:: MATERIAL FOR THIS EXERCISE

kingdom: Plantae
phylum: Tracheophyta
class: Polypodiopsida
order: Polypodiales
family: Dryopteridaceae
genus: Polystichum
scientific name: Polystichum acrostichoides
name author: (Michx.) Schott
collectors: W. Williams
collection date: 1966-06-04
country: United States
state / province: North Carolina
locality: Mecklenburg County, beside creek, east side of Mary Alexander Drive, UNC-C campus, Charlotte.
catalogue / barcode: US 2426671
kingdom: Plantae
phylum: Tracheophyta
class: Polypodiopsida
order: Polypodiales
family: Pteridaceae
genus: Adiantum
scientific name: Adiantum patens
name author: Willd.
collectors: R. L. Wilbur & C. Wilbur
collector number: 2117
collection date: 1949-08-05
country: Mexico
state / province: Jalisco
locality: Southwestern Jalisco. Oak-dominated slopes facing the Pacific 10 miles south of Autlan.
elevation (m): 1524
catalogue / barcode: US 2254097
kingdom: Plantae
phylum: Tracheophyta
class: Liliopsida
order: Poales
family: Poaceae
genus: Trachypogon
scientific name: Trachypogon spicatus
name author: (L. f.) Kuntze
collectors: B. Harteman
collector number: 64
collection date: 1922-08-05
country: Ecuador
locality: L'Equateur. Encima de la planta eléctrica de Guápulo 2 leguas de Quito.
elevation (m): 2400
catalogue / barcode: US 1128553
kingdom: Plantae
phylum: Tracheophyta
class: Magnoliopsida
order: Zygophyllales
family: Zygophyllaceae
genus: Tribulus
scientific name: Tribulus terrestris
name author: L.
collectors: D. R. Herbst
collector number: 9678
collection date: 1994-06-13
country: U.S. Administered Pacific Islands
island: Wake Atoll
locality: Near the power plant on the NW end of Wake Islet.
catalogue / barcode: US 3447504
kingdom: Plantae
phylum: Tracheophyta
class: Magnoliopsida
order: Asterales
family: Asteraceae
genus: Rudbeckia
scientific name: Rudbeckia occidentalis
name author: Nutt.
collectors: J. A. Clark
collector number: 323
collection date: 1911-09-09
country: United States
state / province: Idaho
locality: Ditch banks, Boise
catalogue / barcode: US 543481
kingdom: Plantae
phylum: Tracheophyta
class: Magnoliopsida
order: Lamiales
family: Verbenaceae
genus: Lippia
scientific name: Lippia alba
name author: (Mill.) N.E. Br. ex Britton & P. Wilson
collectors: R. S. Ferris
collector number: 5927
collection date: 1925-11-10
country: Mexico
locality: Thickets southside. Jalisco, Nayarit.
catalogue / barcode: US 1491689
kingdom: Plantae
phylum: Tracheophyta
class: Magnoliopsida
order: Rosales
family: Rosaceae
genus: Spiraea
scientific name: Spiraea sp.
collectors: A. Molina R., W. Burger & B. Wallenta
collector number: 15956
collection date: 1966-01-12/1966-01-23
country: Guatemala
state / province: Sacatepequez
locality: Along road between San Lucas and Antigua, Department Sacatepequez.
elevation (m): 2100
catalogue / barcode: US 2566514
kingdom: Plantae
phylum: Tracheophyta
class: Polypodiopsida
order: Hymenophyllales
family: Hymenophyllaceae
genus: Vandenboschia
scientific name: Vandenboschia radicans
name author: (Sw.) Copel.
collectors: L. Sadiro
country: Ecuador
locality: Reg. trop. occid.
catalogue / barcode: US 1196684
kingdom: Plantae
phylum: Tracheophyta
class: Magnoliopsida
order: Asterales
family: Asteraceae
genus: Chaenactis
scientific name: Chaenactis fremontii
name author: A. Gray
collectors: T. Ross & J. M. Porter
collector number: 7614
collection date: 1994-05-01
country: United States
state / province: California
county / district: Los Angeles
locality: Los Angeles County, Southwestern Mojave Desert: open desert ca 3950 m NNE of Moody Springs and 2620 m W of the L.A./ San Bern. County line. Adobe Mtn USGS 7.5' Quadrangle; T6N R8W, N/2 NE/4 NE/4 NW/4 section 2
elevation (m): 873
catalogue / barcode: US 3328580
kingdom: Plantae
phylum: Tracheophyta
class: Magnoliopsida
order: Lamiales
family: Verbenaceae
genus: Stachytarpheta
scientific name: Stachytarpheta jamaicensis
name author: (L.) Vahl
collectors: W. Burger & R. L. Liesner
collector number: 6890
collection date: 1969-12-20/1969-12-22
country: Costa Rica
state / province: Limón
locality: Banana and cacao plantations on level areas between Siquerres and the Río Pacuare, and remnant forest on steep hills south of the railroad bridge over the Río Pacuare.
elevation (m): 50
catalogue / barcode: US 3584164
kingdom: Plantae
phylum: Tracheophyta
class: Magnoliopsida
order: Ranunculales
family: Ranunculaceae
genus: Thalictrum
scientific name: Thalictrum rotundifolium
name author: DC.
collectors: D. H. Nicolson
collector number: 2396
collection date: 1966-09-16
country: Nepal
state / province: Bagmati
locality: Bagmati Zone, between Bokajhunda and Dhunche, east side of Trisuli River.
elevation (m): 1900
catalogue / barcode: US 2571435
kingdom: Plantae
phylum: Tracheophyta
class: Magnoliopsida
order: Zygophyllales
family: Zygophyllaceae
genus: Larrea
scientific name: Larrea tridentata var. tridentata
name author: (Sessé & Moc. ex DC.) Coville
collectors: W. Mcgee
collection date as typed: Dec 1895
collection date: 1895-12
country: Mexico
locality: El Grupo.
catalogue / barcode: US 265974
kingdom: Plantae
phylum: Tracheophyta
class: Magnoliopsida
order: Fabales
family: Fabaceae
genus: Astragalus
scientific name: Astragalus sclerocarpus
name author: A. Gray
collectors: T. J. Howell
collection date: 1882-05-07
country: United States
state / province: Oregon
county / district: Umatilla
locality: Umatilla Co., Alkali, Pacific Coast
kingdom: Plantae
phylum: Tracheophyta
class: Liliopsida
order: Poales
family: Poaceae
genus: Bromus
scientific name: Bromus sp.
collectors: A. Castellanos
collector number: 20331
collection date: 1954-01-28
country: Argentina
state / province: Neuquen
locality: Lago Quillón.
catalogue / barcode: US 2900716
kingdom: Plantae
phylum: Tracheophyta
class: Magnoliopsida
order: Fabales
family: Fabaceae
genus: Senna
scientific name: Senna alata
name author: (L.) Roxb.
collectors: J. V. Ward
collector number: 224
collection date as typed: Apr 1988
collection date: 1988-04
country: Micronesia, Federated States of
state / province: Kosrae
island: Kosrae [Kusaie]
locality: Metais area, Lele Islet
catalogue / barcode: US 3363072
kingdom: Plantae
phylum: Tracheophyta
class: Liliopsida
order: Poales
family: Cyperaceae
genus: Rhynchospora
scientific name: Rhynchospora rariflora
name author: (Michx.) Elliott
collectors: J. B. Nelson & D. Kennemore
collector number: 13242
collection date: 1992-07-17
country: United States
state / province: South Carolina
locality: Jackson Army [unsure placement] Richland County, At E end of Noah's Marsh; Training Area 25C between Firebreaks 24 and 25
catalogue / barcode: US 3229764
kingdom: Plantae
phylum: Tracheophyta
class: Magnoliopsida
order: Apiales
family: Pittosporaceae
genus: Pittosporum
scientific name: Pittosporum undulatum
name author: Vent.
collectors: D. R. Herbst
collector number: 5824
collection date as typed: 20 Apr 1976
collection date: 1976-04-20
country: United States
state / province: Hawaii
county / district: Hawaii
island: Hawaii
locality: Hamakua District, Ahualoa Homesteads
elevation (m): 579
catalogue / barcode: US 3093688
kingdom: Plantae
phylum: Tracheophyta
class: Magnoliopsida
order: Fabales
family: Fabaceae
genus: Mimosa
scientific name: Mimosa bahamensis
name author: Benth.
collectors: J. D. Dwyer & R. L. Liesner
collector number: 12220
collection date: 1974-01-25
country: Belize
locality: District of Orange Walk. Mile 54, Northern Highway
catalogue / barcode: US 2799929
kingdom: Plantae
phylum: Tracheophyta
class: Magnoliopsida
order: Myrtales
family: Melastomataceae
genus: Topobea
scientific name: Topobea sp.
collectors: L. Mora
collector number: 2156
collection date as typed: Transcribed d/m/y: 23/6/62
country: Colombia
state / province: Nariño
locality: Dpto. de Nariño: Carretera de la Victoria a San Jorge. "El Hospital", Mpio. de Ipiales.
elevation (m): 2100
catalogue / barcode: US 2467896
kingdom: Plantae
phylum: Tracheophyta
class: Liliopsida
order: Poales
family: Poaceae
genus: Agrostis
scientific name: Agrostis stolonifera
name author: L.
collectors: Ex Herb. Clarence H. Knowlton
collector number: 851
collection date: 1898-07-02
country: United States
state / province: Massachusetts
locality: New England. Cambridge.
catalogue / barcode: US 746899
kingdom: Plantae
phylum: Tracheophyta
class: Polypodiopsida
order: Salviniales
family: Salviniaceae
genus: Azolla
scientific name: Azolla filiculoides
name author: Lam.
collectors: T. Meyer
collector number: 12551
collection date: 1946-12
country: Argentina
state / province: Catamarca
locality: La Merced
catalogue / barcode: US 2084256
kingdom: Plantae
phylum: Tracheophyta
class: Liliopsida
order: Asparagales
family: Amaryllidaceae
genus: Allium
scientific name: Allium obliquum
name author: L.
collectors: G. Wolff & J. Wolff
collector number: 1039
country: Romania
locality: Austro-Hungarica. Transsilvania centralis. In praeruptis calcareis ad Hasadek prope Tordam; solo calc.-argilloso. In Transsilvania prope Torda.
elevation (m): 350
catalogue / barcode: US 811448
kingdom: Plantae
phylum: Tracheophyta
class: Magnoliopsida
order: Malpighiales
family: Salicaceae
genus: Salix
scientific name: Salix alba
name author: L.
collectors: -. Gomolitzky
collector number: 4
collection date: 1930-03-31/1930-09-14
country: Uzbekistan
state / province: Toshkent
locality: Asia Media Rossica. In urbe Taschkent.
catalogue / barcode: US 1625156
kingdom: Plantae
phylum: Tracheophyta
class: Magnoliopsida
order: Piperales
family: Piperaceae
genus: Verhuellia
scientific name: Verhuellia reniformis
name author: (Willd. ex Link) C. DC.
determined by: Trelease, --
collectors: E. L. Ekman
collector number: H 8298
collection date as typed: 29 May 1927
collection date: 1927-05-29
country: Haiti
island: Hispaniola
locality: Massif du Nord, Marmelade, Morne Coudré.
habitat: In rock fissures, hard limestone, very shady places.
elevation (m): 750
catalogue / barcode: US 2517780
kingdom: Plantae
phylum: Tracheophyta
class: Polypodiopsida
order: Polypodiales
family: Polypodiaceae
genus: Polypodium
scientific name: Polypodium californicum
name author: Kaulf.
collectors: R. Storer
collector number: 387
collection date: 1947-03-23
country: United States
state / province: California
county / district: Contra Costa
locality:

::::

DESCRIPTION OF THE TASK: Rewrite every line of the records from the one containing "collector number: 5927" down to the one containing "scientific name: Stachytarpheta jamaicensis", both included, as a JSON list of strings with one string per line and blank lines left out.

CORRECT RESPONSE:
[
  "collector number: 5927",
  "collection date: 1925-11-10",
  "country: Mexico",
  "locality: Thickets southside. Jalisco, Nayarit.",
  "catalogue / barcode: US 1491689",
  "kingdom: Plantae",
  "phylum: Tracheophyta",
  "class: Magnoliopsida",
  "order: Rosales",
  "family: Rosaceae",
  "genus: Spiraea",
  "scientific name: Spiraea sp.",
  "collectors: A. Molina R., W. Burger & B. Wallenta",
  "collector number: 15956",
  "collection date: 1966-01-12/1966-01-23",
  "country: Guatemala",
  "state / province: Sacatepequez",
  "locality: Along road between San Lucas and Antigua, Department Sacatepequez.",
  "elevation (m): 2100",
  "catalogue / barcode: US 2566514",
  "kingdom: Plantae",
  "phylum: Tracheophyta",
  "class: Polypodiopsida",
  "order: Hymenophyllales",
  "family: Hymenophyllaceae",
  "genus: Vandenboschia",
  "scientific name: Vandenboschia radicans",
  "name author: (Sw.) Copel.",
  "collectors: L. Sadiro",
  "country: Ecuador",
  "locality: Reg. trop. occid.",
  "catalogue / barcode: US 1196684",
  "kingdom: Plantae",
  "phylum: Tracheophyta",
  "class: Magnoliopsida",
  "order: Asterales",
  "family: Asteraceae",
  "genus: Chaenactis",
  "scientific name: Chaenactis fremontii",
  "name author: A. Gray",
  "collectors: T. Ross & J. M. Porter",
  "collector number: 7614",
  "collection date: 1994-05-01",
  "country: United States",
  "state / province: California",
  "county / district: Los Angeles",
  "locality: Los Angeles County, Southwestern Mojave Desert: open desert ca 3950 m NNE of Moody Springs and 2620 m W of the L.A./ San Bern. County line. Adobe Mtn USGS 7.5' Quadrangle; T6N R8W, N/2 NE/4 NE/4 NW/4 section 2",
  "elevation (m): 873",
  "catalogue / barcode: US 3328580",
  "kingdom: Plantae",
  "phylum: Tracheophyta",
  "class: Magnoliopsida",
  "order: Lamiales",
  "family: Verbenaceae",
  "genus: Stachytarpheta",
  "scientific name: Stachytarpheta jamaicensis"
]